(Dataset items)

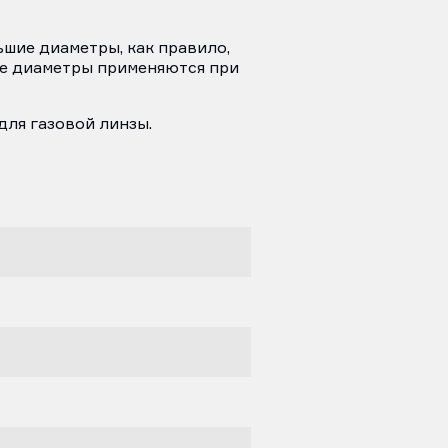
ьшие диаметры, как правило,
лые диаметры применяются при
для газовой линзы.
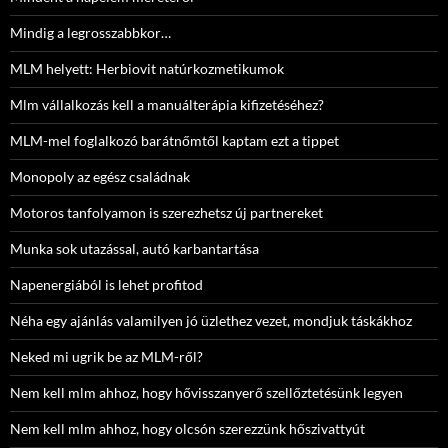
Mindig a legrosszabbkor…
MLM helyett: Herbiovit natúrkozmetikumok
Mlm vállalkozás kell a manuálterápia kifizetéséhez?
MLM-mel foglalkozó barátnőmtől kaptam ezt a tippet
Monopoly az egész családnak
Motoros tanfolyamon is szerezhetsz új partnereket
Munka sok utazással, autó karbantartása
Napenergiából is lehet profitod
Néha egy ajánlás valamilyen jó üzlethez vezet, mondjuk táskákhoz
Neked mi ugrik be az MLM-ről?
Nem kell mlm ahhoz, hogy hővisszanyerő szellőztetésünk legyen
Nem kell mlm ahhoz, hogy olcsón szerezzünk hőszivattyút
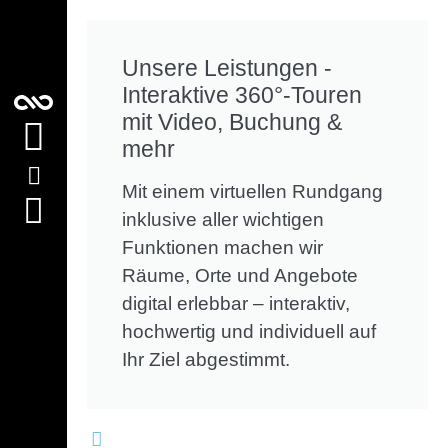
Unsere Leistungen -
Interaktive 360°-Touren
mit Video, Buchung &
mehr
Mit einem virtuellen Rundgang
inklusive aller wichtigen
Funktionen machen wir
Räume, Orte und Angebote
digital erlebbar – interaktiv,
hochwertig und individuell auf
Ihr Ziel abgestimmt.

= What the exercise asks =
Count the lines in the material above that contain the string "hogy". Reply with the number only.

= Answer box =
2